Eine Verletzung von Verfahrensgrundrechten im Verfahren der deutschen Gerichte und Behörden rügt der Beschwerdeführer nicht; es ist auch nichts dergleichen ersichtlich. Daß die deutschen Gerichte und Behörden aufgrund willkürlicher, sachfremder Erwägungen einen Verstoß gegen Völkerrecht und die deutsche öffentliche Ordnung verneint hätten, kann nicht festgestellt werden. Auch die Frage der Verletzung von Völkerrecht, durch die eine völkerrechtliche Verantwortlichkeit der Bundesrepublik Deutschland begründet werden könnte (vgl. BVerfGE 58, 1 (34); 59, 63 (89)), stellt sich im vorliegenden Fall nicht, da insoweit ausschließlich das Verhalten österreichischer Staatsorgane in Rede steht.
a) Zwar mag es durchaus fraglich sein, ob die Zustellung der beiden Eingangsabgabenbescheide des Zollamts Innsbruck vom 9. 6. und 16. 6. 1965 mittels eingeschriebenen Briefs als in Deutschland zu bewirkender österreichischer Hoheitsakt völkerrechtlich im Verhältnis zur Bundesrepublik Deutschland zulässig war. Zustellungen dieser Art stellen Hoheitsakte auf fremdem Staatsgebiet dar und bedürfen der Zustimmung des betroffenen Staates (vgl. die Note des Eidgenössischen Politischen Departments vom 8. Februar 1926, wiedergegeben in: Guggenheim, Repertoire suisse de droit international public, I, S. 376 ff., 378).
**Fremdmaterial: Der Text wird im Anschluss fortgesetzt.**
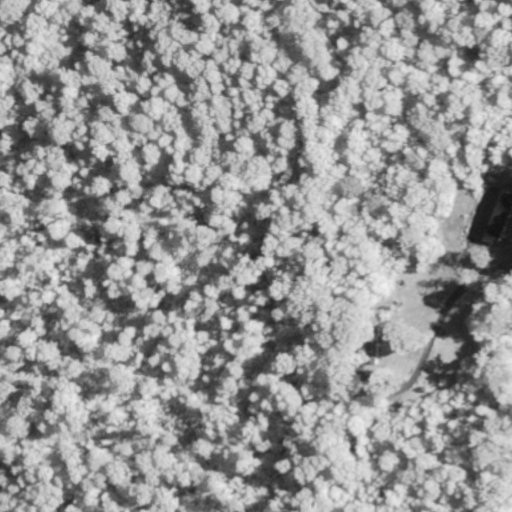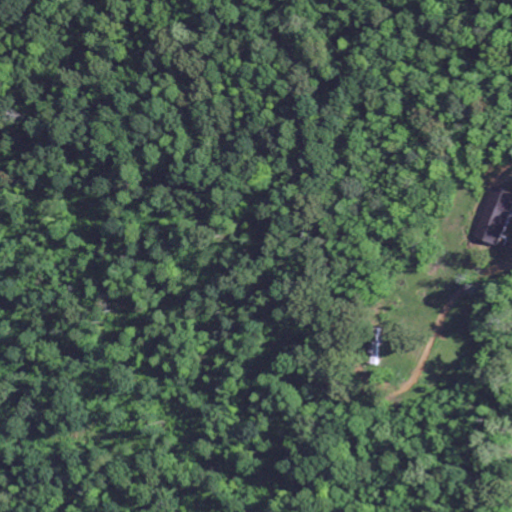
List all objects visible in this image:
road: (463, 140)
building: (498, 217)
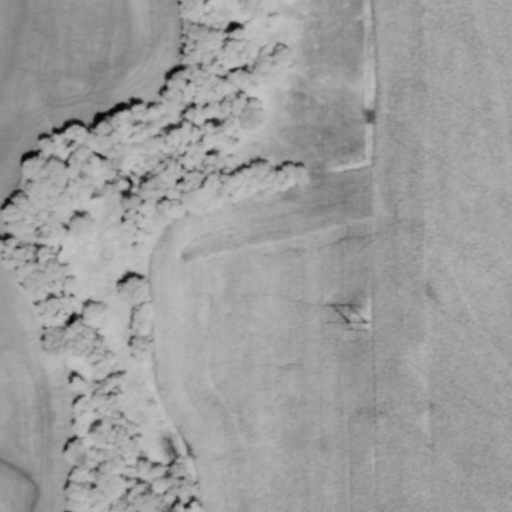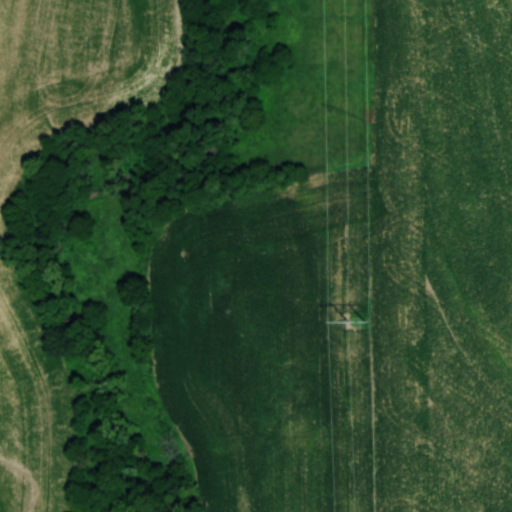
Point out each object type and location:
power tower: (354, 323)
Vertragsrechtlich war die unmittelbare Postzustellung zum damaligen Zeitpunkt ebensowenig vorgesehen wie die Zustellung im unmittelbaren Verkehr der Abgabenbehörden. Ihre Einführung – außer für Vollstreckungsverfahren – ist erst das Anliegen des Zusatzvertrages vom 12. Dezember 1979 (vgl. Denkschrift zum Vertrag, II., zu Art. 1 Nr. 3 (BTDrucks. 8/3746)).
Ob insoweit ein „stillschweigendes Einverständnis” der deutschen Behörden genügen konnte, erscheint zweifelhaft, denn es ist durchaus fraglich, ob die hier handelnden deutschen Anerkennungsbehörden im maßgeblichen Zeitpunkt nach deutschem Recht zur Disposition über deutsche Hoheitsrechte gegenüber Österreich befugt waren (vgl. Art. 59 Abs. 1 GG). Auch nach Völkerrecht sind andere als die auswärtigen Organe eines Staates, insbesondere seine untergeordneten Verwaltungsbehörden oder auch seine Gerichte, nicht ohne weiteres vertretungsbefugt, Zustimmungen oder Verzichte solcher Art völkerrechtlich wirksam zu erklären oder konkludent zu bewirken; das Völkerrecht schützt insoweit auch weder einen guten Glauben an die Vertretungsmacht untergeordneter Behörden noch kennt es eine Vermutung zugunsten ihrer Vertretungsmacht.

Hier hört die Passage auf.